しかし、遺体の撮影に関してはガンの発生リスクを考慮する必要がないので、画質を最大限にするために放射線量を多くすることが可能です。

MPRって何?

Aiの撮影が終わった時に小野寺技師長がMPRを作ると言っていましたね。

MPRとは multi planer reconstructionの略で任意多断面再構成法と言う意味です。

言葉では何のことか良くわかりませんね。

通常CT検査では体を輪切りにした画像を得ることができます。

CT検査で得られたデータからたくさんの画像を重ねることで輪切り以外の任意の断面で切った画像を得ることができます。

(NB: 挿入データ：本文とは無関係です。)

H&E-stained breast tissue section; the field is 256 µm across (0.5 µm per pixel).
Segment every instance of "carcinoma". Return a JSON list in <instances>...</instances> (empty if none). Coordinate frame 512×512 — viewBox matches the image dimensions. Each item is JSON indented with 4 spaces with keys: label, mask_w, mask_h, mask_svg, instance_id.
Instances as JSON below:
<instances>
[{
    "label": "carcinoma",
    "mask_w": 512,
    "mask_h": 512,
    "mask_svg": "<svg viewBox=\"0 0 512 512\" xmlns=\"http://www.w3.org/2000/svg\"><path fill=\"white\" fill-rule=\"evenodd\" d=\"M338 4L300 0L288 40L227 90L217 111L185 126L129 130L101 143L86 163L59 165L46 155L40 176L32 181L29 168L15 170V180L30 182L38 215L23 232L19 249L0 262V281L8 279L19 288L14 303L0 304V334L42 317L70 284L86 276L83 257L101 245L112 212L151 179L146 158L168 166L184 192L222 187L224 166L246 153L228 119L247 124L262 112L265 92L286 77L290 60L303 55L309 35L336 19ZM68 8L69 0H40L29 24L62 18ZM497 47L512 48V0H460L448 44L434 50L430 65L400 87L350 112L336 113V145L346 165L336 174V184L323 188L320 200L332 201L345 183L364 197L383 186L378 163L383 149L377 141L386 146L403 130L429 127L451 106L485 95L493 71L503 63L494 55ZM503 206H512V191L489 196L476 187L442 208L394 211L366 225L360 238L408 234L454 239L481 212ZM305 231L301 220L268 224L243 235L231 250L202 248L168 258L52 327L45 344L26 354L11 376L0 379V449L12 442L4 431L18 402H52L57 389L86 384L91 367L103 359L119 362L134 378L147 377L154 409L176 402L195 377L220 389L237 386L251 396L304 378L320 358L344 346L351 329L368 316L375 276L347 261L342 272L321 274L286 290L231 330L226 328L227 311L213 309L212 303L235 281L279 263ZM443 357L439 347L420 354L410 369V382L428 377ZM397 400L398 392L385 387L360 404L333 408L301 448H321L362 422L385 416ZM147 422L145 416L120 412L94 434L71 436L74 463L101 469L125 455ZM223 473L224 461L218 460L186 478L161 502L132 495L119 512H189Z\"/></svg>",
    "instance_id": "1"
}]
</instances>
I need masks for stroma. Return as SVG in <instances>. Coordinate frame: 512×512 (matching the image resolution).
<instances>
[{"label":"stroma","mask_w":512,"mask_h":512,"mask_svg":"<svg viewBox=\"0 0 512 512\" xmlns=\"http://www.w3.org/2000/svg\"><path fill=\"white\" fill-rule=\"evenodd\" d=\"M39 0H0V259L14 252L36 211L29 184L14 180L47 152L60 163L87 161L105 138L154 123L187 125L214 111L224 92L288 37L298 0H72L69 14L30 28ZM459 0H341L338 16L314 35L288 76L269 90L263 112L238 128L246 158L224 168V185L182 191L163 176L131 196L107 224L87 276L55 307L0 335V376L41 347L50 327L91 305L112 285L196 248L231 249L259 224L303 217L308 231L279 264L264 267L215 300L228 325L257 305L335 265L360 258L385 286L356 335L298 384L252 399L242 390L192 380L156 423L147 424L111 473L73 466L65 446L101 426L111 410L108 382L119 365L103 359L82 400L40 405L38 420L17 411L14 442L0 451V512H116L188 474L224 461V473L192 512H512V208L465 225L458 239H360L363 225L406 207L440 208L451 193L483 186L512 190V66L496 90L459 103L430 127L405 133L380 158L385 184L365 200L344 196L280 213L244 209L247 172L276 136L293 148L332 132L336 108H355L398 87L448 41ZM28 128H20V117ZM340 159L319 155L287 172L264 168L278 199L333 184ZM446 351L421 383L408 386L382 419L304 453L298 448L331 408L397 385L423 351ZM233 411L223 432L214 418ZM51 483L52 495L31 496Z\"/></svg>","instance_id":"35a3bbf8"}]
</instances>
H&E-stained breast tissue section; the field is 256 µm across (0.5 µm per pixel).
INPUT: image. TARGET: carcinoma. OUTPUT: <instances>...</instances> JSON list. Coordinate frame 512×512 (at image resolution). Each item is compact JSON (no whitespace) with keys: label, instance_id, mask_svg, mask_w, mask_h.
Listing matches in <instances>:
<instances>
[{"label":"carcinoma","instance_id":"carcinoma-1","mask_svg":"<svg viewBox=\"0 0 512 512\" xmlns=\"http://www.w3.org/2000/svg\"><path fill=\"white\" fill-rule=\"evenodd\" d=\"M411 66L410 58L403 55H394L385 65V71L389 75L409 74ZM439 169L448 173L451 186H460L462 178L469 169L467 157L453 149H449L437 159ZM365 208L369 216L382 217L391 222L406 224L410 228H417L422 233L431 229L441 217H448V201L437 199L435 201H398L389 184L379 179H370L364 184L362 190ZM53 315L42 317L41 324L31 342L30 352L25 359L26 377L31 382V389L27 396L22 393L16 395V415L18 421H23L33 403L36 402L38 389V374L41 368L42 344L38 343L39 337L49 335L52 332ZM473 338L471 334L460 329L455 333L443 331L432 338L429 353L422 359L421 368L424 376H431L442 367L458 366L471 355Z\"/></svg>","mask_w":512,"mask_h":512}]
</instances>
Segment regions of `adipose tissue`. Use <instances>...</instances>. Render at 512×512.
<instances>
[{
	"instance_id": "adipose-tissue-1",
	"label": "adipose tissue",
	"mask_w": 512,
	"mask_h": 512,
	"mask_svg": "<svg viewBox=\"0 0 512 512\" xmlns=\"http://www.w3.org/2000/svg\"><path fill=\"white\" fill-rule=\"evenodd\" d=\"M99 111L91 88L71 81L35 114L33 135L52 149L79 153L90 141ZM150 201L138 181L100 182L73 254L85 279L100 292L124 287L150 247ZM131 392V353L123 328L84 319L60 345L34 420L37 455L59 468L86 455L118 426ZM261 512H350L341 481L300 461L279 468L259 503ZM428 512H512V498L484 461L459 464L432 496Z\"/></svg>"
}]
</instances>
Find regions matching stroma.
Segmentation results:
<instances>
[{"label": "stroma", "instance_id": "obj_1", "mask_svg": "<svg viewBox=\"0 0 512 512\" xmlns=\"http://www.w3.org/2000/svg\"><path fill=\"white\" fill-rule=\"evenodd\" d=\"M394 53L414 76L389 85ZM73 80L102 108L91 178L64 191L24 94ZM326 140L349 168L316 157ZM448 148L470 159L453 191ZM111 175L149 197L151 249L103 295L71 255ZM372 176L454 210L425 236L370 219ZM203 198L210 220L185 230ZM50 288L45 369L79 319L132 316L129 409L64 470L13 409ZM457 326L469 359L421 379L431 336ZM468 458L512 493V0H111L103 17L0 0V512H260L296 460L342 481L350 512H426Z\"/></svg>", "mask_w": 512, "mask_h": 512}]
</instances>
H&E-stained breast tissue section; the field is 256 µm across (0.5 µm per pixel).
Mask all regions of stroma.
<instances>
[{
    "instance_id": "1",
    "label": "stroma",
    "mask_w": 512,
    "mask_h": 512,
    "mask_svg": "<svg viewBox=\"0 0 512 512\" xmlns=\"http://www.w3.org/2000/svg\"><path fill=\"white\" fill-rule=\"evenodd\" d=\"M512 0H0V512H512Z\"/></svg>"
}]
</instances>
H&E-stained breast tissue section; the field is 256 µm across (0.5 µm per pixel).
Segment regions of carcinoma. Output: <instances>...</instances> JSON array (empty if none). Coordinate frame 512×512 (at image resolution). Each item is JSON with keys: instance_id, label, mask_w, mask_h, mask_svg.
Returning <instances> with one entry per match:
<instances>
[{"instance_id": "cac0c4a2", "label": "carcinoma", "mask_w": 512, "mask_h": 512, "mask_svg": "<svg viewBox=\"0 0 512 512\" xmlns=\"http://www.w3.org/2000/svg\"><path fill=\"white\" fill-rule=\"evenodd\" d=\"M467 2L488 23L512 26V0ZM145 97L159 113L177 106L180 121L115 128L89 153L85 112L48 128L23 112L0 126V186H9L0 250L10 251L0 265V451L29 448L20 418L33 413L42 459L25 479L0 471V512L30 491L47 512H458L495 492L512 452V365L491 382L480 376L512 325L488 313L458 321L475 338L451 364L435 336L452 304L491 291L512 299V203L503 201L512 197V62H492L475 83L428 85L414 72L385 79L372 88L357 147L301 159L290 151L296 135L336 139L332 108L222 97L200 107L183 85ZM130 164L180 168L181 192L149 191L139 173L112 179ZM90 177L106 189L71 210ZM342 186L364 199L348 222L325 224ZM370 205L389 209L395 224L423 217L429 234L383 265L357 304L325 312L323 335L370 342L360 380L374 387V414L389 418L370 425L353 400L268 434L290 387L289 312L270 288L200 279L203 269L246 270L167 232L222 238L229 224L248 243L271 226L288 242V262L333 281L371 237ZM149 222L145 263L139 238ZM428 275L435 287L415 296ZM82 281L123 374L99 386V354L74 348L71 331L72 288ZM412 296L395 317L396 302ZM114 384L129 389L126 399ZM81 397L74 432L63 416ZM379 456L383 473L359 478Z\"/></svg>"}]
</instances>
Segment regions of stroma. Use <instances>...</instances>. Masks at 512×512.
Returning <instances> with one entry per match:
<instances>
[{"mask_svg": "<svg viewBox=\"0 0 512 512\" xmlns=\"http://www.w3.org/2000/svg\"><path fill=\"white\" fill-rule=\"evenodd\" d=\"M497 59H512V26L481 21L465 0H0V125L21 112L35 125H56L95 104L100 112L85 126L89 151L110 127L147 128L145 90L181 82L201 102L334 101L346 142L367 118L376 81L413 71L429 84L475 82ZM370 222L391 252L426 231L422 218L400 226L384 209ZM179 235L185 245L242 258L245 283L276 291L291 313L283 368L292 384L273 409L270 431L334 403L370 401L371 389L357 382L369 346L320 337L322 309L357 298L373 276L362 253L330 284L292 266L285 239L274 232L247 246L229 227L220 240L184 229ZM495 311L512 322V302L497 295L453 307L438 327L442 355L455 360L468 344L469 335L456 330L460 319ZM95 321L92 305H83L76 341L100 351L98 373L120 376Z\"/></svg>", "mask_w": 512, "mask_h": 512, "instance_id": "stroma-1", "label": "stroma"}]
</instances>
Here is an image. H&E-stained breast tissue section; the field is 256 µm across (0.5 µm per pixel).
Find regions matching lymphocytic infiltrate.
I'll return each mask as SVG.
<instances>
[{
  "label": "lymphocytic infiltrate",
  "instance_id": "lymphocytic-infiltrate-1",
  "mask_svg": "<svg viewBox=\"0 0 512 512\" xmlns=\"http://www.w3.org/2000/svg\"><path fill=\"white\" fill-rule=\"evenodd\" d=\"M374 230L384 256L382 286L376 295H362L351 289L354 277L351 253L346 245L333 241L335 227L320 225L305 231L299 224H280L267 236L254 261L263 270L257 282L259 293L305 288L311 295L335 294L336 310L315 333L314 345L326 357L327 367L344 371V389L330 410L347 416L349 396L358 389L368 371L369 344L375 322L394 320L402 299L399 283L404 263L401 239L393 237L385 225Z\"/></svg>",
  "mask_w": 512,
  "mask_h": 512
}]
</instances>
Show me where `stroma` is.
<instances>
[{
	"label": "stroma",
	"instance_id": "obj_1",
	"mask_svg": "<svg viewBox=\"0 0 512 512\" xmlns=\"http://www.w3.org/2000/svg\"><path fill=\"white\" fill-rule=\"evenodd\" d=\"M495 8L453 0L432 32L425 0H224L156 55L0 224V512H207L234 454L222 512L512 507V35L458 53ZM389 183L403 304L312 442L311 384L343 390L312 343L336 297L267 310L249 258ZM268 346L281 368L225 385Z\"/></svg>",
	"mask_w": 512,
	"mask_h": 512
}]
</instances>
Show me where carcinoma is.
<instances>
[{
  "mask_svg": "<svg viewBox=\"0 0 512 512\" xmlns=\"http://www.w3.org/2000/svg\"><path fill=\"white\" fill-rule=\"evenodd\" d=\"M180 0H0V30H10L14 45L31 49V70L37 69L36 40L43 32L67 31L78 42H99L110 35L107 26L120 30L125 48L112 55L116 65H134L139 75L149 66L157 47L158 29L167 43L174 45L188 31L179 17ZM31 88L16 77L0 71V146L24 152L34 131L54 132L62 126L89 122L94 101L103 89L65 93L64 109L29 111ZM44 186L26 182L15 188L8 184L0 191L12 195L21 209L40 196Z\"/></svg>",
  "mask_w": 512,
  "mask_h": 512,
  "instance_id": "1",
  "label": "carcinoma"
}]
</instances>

また、同じように重ねた画像から3Dの画像を作る事もできるのです。

MPRや3Dを作る事で、輪切りだけでは診断できなかった病気を見つける事もできます。

ちなみに、MRIはCTと違い特殊な処理をしなくても任意の断面像を作成することができます。

まとめ

今回のドラマの内容に関しては賛否両論があるでしょうし、完全に五十嵐技師の事件簿になってました。

しかし、Aiがどのようなもので、どのような意義があるかを一般の方に知ってもらう良い機会にはなったと思います。

第3話のデンスブレストや健康診断の「異常なし」の意味もですが、医療従事者としては常識の内容でも一般の方は知らない事が多いです。

今までの医療ドラマと違い、普段触れる事のない医療の知識に触れる事ができる良いドラマだと思います。

診療放射線技師の仕事や医療の事を知ってもらうためにも、今後ともラジエーションハウスを見てください。

次は、ちゃんとした医療ドラマの内容だと思います、たぶん…。